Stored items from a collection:
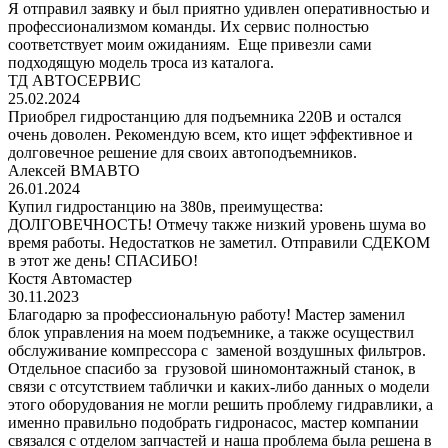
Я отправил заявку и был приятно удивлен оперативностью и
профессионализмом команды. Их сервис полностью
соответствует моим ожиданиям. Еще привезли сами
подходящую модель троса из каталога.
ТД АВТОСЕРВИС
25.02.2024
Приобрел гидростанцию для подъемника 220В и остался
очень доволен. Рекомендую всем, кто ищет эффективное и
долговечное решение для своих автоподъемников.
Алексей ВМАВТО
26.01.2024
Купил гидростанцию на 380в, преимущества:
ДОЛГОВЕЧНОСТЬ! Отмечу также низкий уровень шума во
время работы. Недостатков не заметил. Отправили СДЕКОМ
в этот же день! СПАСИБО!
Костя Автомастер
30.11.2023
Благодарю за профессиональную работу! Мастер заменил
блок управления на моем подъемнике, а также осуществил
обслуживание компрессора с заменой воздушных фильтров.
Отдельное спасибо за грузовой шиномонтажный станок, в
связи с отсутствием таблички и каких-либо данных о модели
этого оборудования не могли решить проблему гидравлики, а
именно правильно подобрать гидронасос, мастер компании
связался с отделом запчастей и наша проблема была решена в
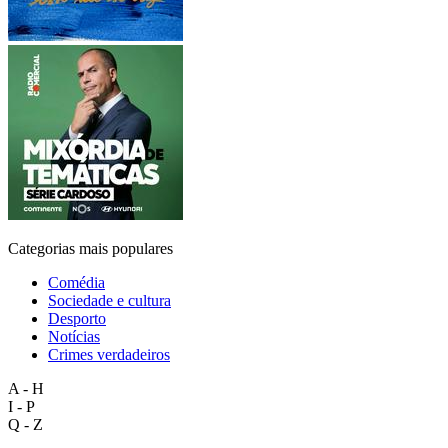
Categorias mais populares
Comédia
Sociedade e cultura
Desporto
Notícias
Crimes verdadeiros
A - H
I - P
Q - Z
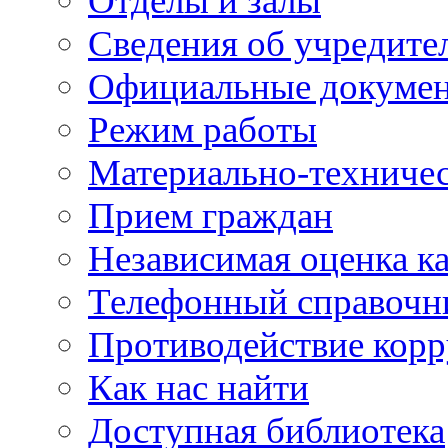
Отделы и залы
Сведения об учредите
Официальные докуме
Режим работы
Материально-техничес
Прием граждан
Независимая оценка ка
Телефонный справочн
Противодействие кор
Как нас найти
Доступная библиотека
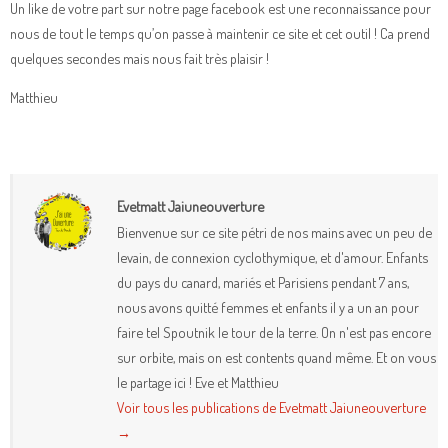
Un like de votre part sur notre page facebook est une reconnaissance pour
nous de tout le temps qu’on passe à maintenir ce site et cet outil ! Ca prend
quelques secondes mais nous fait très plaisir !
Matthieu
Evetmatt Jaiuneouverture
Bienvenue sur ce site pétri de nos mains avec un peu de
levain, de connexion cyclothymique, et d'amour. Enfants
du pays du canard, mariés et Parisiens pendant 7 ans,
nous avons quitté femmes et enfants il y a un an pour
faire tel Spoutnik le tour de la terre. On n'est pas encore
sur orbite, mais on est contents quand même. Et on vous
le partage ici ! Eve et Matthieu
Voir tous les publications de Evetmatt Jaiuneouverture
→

Written task: Search the entries for the word "nous" and pick out every line that holds it.

Solution to this task:
nous de tout le temps qu’on passe à maintenir ce site et cet outil ! Ca prend
quelques secondes mais nous fait très plaisir !
nous avons quitté femmes et enfants il y a un an pour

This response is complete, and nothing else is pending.